* [Job]
From the line with "ФС 77 - 86594 от 26.12.2023 г." to the line with "Главный редактор: Булгакова Ирина Викторовна", retype every line exactly, including those two, and leave out the rest of the data below.
____________
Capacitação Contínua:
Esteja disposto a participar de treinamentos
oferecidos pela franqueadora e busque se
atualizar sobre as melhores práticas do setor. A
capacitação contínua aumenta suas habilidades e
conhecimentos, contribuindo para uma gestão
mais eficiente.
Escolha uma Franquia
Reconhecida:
____________
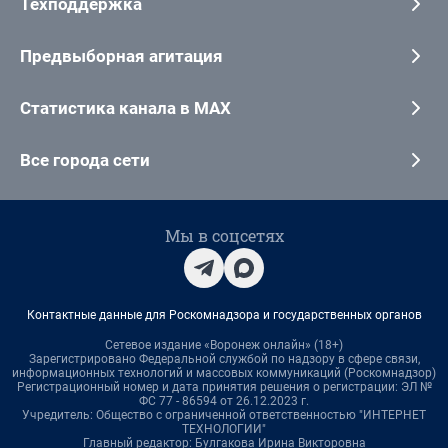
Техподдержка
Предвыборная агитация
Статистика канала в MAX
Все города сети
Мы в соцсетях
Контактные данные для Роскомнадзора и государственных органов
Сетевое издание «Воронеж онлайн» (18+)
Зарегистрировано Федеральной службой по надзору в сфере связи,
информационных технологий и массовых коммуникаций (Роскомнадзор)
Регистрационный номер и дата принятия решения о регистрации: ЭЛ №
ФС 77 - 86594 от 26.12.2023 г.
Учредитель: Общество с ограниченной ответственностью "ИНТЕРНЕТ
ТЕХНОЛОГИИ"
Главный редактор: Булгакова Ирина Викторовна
____________
* [Solution for this task]
ФС 77 - 86594 от 26.12.2023 г.
Учредитель: Общество с ограниченной ответственностью "ИНТЕРНЕТ
ТЕХНОЛОГИИ"
Главный редактор: Булгакова Ирина Викторовна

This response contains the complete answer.